The first option the doctors gave was surgery. “We aren’t going there,” I said. So, two weeks in a nursing home for rehab. “Well, we aren’t going there, either. I have to be at home to care for my ferrets.” The final option was to test pain medication to see if it would allow me to walk with a walker. It worked and I came home the same evening.
My daughter arrived two days later and I began chiropractic treatments (low impact, he works above and below the break to keep everything else in alignment). Immediately, Lupus kicked in to shut down my digestive system, bowels, and a severe bladder infection developed virtually over night. A 3-day round of antibiotic was in order. For the other problems, I knew which herbs I needed and I’m taking them. It is now 4 weeks down the road and I am doing very well, having weaned myself off all meds except late evening for pain. I hope to have that dose eliminated shortly; after which, I will put myself through the colon cleanse program to get all those drug toxins out of my body. And, my ministries never even felt the wrench Satan attempted to throw into the works.

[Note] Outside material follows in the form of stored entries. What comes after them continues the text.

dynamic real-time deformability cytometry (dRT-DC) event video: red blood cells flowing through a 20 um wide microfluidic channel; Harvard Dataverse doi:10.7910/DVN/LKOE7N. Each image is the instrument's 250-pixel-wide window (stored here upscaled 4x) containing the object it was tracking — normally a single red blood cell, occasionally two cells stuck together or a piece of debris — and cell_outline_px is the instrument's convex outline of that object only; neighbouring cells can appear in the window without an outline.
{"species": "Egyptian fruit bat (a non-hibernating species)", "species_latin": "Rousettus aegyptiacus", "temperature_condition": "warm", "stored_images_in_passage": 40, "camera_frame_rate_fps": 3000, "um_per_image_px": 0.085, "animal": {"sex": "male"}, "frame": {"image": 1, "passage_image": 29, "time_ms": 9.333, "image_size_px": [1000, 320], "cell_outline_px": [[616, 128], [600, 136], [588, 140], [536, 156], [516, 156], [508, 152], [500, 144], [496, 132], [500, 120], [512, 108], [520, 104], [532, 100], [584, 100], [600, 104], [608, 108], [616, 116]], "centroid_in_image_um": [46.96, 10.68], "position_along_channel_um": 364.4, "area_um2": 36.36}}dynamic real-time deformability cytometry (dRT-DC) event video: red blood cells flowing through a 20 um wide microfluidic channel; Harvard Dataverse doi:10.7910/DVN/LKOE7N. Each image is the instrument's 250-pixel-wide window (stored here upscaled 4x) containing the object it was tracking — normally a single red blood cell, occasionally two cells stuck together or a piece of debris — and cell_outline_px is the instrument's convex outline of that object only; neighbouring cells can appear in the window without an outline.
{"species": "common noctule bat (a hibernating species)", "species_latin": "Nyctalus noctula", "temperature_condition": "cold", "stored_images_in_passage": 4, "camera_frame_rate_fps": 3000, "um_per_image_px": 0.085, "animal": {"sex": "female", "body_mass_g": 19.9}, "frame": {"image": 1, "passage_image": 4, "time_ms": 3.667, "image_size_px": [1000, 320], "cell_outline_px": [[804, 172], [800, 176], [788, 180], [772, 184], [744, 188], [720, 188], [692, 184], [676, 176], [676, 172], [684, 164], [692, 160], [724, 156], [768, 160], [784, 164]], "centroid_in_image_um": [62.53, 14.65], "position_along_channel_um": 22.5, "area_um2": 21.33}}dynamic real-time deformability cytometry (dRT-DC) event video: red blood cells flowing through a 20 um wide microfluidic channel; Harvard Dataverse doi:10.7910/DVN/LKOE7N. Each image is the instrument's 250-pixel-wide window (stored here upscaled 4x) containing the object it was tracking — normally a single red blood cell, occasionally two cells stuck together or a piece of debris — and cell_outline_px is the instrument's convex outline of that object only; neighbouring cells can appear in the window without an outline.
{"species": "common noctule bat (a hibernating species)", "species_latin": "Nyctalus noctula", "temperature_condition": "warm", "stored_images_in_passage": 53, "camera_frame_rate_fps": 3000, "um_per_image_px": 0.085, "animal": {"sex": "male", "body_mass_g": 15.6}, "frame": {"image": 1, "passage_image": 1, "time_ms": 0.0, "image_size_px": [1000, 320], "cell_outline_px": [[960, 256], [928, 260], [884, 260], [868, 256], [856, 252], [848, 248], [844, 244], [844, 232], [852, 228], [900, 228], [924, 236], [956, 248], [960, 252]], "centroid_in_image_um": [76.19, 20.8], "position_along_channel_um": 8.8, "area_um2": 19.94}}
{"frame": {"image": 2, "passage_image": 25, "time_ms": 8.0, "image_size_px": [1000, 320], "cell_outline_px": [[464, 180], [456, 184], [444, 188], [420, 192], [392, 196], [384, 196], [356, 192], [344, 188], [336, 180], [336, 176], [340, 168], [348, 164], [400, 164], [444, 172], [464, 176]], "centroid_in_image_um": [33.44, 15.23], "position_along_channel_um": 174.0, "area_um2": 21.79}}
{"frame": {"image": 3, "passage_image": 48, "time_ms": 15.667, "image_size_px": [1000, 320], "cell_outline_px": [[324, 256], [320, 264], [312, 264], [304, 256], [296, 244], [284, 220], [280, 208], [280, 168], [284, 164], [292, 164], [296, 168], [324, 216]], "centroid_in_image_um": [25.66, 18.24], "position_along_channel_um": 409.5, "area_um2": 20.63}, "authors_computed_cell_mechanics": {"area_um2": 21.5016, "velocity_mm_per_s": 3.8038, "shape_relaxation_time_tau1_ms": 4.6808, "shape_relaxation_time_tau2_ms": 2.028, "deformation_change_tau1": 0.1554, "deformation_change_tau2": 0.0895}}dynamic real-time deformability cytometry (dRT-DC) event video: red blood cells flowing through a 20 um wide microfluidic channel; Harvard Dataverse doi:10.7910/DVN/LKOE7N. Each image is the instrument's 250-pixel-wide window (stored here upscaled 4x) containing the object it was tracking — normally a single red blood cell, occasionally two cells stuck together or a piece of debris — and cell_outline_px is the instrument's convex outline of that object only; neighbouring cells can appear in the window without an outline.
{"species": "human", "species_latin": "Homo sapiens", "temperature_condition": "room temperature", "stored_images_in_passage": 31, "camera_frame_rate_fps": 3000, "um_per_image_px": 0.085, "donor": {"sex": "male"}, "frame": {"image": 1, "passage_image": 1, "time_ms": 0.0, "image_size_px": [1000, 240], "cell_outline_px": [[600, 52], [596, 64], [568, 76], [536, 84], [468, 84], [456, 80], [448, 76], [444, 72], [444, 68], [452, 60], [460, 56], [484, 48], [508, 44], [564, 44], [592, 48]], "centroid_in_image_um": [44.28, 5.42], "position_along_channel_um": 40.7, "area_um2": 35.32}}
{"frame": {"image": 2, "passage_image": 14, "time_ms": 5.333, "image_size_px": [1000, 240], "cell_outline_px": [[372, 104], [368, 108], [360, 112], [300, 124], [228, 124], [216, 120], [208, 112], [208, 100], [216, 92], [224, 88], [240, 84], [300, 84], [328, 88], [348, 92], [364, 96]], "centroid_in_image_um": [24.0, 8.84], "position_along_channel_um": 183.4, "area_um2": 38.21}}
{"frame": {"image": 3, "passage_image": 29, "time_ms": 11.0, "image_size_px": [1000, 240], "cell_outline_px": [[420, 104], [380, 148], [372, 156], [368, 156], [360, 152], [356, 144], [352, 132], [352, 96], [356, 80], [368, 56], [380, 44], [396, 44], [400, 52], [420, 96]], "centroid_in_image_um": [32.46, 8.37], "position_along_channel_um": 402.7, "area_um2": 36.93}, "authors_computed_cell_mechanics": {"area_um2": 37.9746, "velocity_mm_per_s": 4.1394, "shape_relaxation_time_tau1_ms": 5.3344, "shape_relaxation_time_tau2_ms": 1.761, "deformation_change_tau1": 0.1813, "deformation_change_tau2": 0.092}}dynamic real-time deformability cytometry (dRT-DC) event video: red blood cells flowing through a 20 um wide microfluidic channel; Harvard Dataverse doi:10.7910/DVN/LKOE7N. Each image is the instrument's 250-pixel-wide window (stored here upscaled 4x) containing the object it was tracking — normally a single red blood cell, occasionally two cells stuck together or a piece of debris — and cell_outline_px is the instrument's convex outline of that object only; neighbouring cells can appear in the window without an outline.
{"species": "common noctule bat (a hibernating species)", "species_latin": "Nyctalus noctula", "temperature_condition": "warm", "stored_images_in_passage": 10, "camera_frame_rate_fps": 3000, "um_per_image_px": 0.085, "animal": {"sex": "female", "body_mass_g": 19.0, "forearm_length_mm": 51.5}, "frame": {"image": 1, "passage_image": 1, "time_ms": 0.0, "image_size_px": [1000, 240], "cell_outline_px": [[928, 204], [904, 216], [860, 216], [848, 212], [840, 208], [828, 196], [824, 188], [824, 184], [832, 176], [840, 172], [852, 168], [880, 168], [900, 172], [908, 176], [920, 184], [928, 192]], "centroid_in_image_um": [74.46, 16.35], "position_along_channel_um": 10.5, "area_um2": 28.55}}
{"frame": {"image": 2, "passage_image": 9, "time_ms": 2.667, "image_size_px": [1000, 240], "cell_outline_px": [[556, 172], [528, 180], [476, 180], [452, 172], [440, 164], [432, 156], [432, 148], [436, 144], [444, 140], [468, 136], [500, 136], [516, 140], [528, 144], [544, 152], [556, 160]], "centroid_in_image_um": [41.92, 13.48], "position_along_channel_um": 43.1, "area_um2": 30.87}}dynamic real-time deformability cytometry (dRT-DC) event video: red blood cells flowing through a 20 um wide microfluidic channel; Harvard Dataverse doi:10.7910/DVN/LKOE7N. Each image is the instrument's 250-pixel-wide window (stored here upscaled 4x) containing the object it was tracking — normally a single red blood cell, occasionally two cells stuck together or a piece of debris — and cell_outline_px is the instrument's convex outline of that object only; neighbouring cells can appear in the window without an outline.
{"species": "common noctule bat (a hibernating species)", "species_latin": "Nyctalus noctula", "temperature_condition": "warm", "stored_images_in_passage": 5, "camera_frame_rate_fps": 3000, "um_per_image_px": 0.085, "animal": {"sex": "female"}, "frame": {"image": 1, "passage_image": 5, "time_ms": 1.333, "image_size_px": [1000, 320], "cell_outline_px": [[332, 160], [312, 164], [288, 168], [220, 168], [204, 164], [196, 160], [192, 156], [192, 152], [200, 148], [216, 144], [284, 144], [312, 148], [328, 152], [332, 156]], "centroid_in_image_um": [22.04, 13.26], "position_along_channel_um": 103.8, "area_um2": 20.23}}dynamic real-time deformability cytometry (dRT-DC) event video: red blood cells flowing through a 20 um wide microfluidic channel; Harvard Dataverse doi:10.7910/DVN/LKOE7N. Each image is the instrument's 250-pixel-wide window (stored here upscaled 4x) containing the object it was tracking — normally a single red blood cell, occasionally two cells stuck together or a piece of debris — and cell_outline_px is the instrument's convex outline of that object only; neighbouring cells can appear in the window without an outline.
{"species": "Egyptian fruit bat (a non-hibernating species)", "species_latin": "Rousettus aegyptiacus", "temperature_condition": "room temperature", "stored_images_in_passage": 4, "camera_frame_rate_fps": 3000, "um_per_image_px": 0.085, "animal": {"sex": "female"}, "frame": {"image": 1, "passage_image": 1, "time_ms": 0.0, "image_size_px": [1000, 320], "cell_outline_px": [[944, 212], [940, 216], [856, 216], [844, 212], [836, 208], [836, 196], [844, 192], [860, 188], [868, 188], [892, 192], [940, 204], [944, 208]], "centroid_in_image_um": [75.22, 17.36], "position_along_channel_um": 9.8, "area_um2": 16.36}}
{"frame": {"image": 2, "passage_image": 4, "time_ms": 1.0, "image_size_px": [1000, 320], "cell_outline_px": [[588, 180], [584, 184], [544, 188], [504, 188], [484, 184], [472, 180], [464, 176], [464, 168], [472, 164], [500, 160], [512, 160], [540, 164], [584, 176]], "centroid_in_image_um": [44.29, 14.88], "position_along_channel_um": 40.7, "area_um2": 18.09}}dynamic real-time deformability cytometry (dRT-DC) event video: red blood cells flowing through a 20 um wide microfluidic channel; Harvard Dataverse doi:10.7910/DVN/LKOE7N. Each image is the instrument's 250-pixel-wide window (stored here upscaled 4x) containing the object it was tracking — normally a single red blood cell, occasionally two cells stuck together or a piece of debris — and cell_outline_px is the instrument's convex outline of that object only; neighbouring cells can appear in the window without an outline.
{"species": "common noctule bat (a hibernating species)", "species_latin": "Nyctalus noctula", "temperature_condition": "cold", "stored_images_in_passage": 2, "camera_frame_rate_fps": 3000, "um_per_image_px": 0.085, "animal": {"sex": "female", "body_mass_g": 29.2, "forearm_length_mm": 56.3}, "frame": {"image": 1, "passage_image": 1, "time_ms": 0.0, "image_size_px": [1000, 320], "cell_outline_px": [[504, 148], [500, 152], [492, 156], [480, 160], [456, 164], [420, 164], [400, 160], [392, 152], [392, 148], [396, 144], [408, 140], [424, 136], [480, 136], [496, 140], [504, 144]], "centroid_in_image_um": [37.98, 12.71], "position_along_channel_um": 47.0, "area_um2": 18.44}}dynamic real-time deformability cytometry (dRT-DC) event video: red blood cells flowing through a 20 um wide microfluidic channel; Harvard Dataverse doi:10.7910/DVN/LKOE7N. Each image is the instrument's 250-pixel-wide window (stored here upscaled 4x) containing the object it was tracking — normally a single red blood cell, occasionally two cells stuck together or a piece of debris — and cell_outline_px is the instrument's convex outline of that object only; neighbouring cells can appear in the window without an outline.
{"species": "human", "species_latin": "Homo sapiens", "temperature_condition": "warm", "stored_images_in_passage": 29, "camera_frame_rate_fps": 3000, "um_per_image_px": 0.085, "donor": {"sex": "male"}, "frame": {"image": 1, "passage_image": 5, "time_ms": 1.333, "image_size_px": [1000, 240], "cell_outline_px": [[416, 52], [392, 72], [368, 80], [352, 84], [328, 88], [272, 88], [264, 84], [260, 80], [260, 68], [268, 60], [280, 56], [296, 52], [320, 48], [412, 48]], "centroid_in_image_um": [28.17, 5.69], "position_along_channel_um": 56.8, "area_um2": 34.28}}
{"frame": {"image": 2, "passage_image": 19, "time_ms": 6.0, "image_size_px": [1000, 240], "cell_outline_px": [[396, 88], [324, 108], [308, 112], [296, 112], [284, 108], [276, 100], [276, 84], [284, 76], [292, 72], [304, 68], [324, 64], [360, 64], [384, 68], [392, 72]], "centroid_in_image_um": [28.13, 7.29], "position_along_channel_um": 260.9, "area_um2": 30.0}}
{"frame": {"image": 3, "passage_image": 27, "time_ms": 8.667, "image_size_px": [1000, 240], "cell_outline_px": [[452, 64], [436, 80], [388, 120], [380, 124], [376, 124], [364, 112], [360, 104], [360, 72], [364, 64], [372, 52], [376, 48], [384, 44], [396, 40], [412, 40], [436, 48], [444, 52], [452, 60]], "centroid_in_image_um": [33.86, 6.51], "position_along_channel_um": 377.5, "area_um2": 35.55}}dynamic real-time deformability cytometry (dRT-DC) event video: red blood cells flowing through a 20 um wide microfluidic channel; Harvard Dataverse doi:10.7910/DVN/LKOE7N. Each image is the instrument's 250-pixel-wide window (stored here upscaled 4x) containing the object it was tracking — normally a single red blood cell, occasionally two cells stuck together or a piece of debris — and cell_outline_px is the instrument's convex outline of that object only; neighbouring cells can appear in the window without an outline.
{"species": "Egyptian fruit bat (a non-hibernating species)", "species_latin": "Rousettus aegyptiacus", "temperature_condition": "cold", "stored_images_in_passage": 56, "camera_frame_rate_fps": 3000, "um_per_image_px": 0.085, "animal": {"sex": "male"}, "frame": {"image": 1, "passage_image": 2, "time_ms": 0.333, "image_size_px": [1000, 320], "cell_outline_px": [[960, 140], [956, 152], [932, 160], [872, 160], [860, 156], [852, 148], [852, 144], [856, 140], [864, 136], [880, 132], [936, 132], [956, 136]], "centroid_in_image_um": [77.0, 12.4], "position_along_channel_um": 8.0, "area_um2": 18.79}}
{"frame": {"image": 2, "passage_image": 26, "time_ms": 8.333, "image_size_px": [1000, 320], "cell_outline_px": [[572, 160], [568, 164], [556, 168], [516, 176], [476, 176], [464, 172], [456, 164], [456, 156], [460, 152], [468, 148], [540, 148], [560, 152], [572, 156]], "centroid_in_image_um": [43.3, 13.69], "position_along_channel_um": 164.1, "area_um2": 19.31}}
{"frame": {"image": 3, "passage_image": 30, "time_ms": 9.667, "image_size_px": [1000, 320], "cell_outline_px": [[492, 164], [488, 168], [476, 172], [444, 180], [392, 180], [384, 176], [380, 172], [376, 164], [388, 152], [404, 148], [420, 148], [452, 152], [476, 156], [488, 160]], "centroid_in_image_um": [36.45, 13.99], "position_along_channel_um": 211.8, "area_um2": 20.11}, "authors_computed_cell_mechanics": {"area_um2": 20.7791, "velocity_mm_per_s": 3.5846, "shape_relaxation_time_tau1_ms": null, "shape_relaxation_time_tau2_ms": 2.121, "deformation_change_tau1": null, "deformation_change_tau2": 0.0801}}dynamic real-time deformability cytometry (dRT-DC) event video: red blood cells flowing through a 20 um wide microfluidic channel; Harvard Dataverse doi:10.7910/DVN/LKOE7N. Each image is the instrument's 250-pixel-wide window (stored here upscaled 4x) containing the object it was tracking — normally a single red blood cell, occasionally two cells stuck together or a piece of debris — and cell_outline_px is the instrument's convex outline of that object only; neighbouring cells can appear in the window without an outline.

Like Paul, I’d rather have adversities and illnesses and persecutions than to lose Christ within me and the Holy Spirit who empowers me; though incredibly unworthy I am, I remain eternally grateful that God would choose this sinful Eve to be one of His handmaidens. He changed me completely from the inside out. I am especially awed that He even bestowed incredible gifts of the Spirit upon me, a mere unworthy woman.
Remember God’s words, “I do not bring these adversities upon you, but if you will give them to me, I will turn them into blessings.” He has done just that for me each and every time Satan rears his ugly head.
God is good, God is faithful, God keeps His promises, and He has never let me down. Give your whole life to Him and He will never let you down. May all of you readers be as blessed as I have been blessed!